• **RECORDS SHOWN**
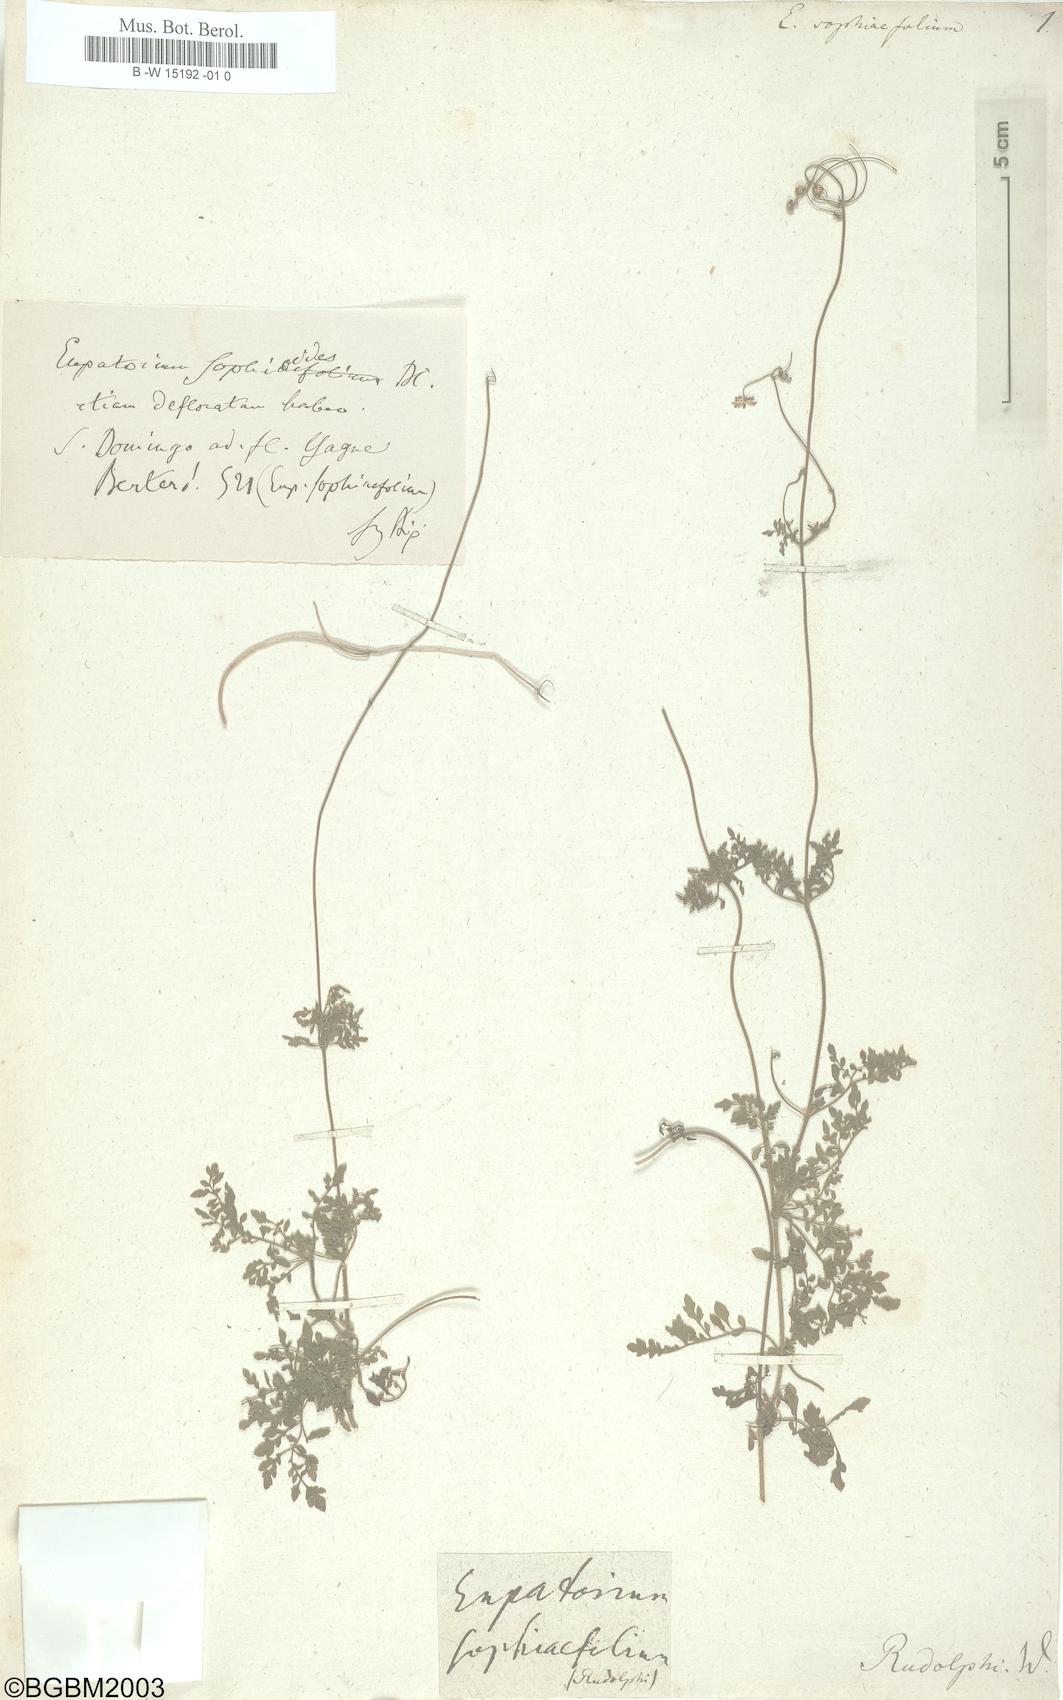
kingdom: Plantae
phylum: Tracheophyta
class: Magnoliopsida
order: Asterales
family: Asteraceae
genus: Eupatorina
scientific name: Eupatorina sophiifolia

• **WHAT THE EXERCISE ASKS**
Reproduce every line of text in the data above word for word, leaving out the pictures.

• **EXERCISE SOLUTION**
kingdom: Plantae
phylum: Tracheophyta
class: Magnoliopsida
order: Asterales
family: Asteraceae
genus: Eupatorina
scientific name: Eupatorina sophiifolia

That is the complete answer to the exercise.